* _PROBLEM TO WORK ON_: Your answer is the lines from the one that has "thumb cmc: (5, 511)" through the last line of the records below, retyped exactly and alone.

* _MATERIAL FOR THIS EXERCISE_:
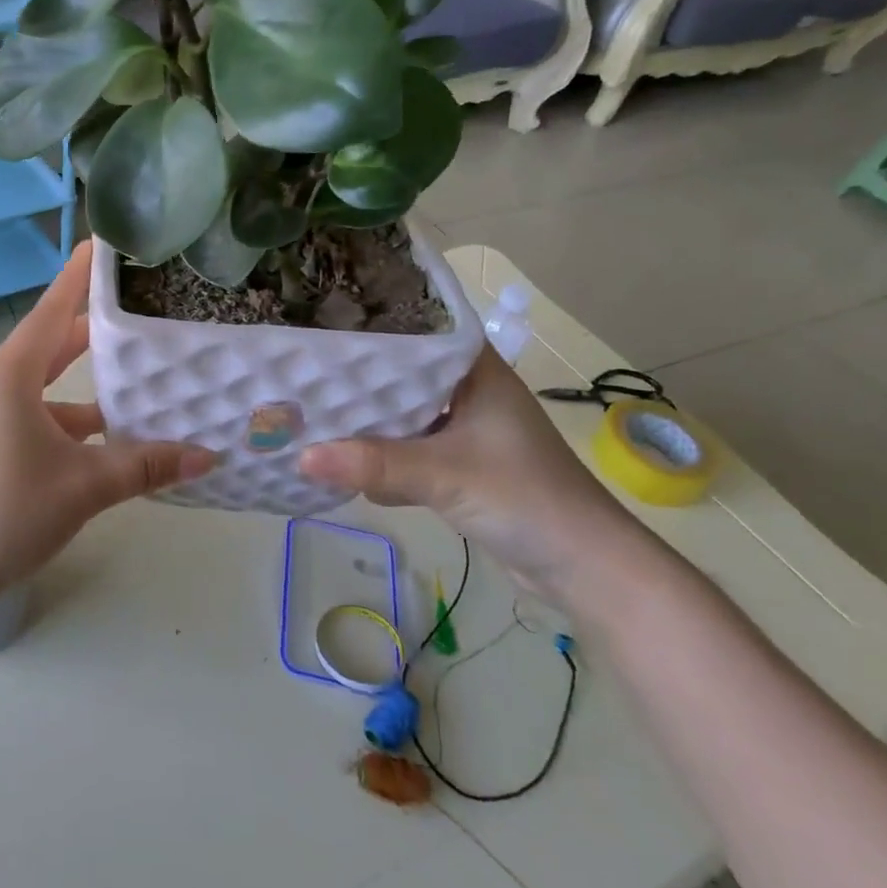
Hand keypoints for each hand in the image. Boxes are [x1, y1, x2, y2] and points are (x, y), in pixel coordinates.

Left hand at [0, 242, 216, 601]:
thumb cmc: (5, 511)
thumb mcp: (83, 486)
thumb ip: (145, 466)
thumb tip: (206, 457)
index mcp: (12, 374)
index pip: (54, 308)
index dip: (81, 275)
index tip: (104, 243)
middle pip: (52, 341)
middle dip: (94, 326)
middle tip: (139, 305)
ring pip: (46, 383)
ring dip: (87, 382)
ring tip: (138, 375)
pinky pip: (36, 414)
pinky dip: (70, 418)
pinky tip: (106, 438)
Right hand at [298, 346, 651, 607]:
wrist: (586, 571)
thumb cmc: (527, 499)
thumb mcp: (446, 475)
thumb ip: (375, 463)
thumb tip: (300, 455)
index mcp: (475, 371)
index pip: (418, 329)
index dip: (372, 322)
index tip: (322, 317)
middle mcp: (468, 392)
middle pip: (402, 373)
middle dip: (357, 375)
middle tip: (300, 362)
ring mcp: (463, 430)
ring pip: (402, 412)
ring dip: (365, 417)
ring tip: (306, 401)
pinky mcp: (458, 467)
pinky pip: (407, 448)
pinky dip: (379, 453)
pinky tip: (337, 454)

* _WRITTEN RESPONSE_:
thumb cmc: (5, 511)
thumb mcp: (83, 486)
thumb ip: (145, 466)
thumb tip: (206, 457)
index mcp: (12, 374)
index pip: (54, 308)
index dip: (81, 275)
index tip: (104, 243)
middle pip: (52, 341)
middle dip: (94, 326)
middle tip: (139, 305)
ring pip: (46, 383)
ring dip: (87, 382)
ring tip: (138, 375)
pinky pip: (36, 414)
pinky dip: (70, 418)
pinky tip: (106, 438)
Right hand at [298, 346, 651, 607]:
wrist: (586, 571)
thumb cmc: (527, 499)
thumb mcp: (446, 475)
thumb ip: (375, 463)
thumb tip: (300, 455)
index mcp: (475, 371)
index pip: (418, 329)
index dip: (372, 322)
index tip: (322, 317)
middle mcp: (468, 392)
middle pip: (402, 373)
middle dip: (357, 375)
middle tip: (300, 362)
ring mcp: (463, 430)
ring pip: (402, 412)
ring dip: (365, 417)
ring tip: (306, 401)
pinky mcp: (458, 467)
pinky pip: (407, 448)
pinky dip: (379, 453)
pinky tip: (337, 454)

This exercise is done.